Selain langkah tersebut, dia menegaskan peta jalan pengembangan industri TIK di dalam negeri harus jelas.
"Apakah masuk ke hardware atau software-nya. Dua-duanya perlu SDM. Menurut saya, software tak kalah penting. Software-software yang akan membantu ekonomi lebih produktif sangat dibutuhkan," tegas Nunung.
Dia mencontohkan pembangunan pembangunan pusat pelatihan dari provider alat komunikasi dunia sebagai langkah yang sangat bagus karena memberikan peluang pelatihan dan pengajaran bagi SDM dalam negeri untuk mengembangan aplikasi. Namun, dia menyayangkan copy right atau hak ciptanya yang diklaim perusahaan.
"Apple Academy mendidik tiap anak buat aplikasi, tapi aplikasinya mereka ambil lagi," ujarnya.
Sebelumnya, Deputi Gubernur Senior Bank Indonesia (BI) Mirza Adityaswara menuturkan aplikasi permainan online turut menyumbang pelebaran di defisit neraca pembayaran dalam negeri.

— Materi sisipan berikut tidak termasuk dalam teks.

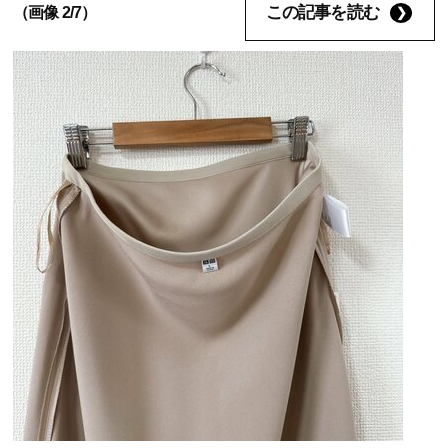
この記事を読む
（画像 2/7）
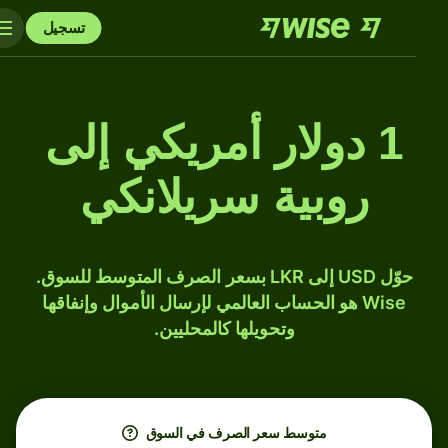
تسجيل
1 دولار أمريكي إلى
روبية سريلانكي
حوّل USD إلى LKR بسعر الصرف المتوسط للسوق.
Wise هو الحساب العالمي لإرسال الأموال وإنفاقها
وتحويلها كالمحليين.
متوسط ​​سعر الصرف في السوق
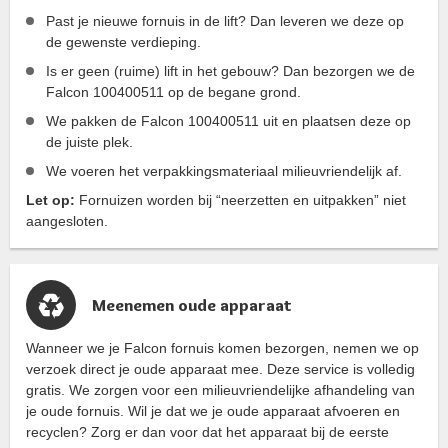
Past je nieuwe fornuis in de lift? Dan leveren we deze op
de gewenste verdieping.
Is er geen (ruime) lift in het gebouw? Dan bezorgen we de
Falcon 100400511 op de begane grond.
We pakken de Falcon 100400511 uit en plaatsen deze op
de juiste plek.
We voeren het verpakkingsmateriaal milieuvriendelijk af.
Let op:
Fornuizen worden bij “neerzetten en uitpakken” niet
aangesloten.
Meenemen oude apparaat
Wanneer we je Falcon fornuis komen bezorgen, nemen we op
verzoek direct je oude apparaat mee. Deze service is volledig
gratis. We zorgen voor een milieuvriendelijke afhandeling van
je oude fornuis. Wil je dat we je oude apparaat afvoeren en
recyclen? Zorg er dan voor dat het apparaat bij de eerste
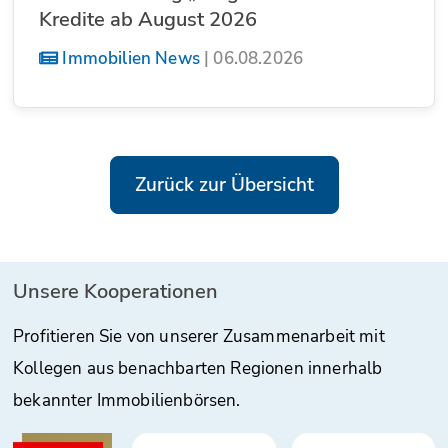
Kredite ab August 2026
Immobilien News
|
06.08.2026
Zurück zur Übersicht
Unsere Kooperationen
Profitieren Sie von unserer Zusammenarbeit mit
Kollegen aus benachbarten Regionen innerhalb
bekannter Immobilienbörsen.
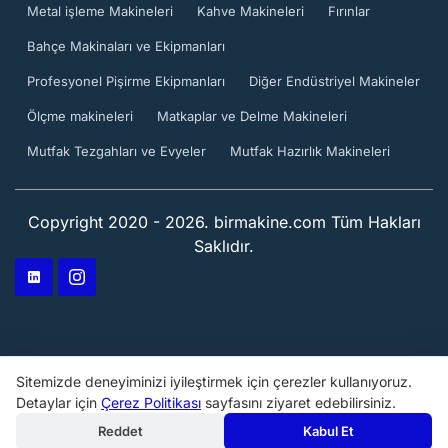
Metal işleme Makineleri
Kahve Makineleri
Fırınlar
Bahçe Makinaları ve Ekipmanları
Profesyonel Pişirme Ekipmanları
Diğer Endüstriyel Makineler
Ölçme makineleri
Matkaplar ve Delme Makineleri
Mutfak Tezgahları ve Evyeler
Mutfak Hazırlık Makineleri
Copyright 2020 - 2026. birmakine.com Tüm Hakları
Saklıdır.
Sitemizde deneyiminizi iyileştirmek için çerezler kullanıyoruz.
Detaylar için
Çerez Politikası
sayfasını ziyaret edebilirsiniz.
Reddet
Kabul Et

Pasalnya, transaksi untuk pembelian aplikasi tersebut lari ke perusahaan di luar negeri. "Kita main game itu, kelihatan enggak di NPI? Sekarang sih enggak. Tetapi yang pasti itu, ada uang dari Indonesia yang keluar.
Memang hanya US$0,5 [per aplikasi], tapi kalau yang main [unduh] dua juta orang. Itu semua uang yang keluar," ungkap Mirza.
Sayangnya, BI belum dapat mengungkapkan data transaksi jasa terkait pembelian aplikasi game, musik dan lain sebagainya hingga saat ini.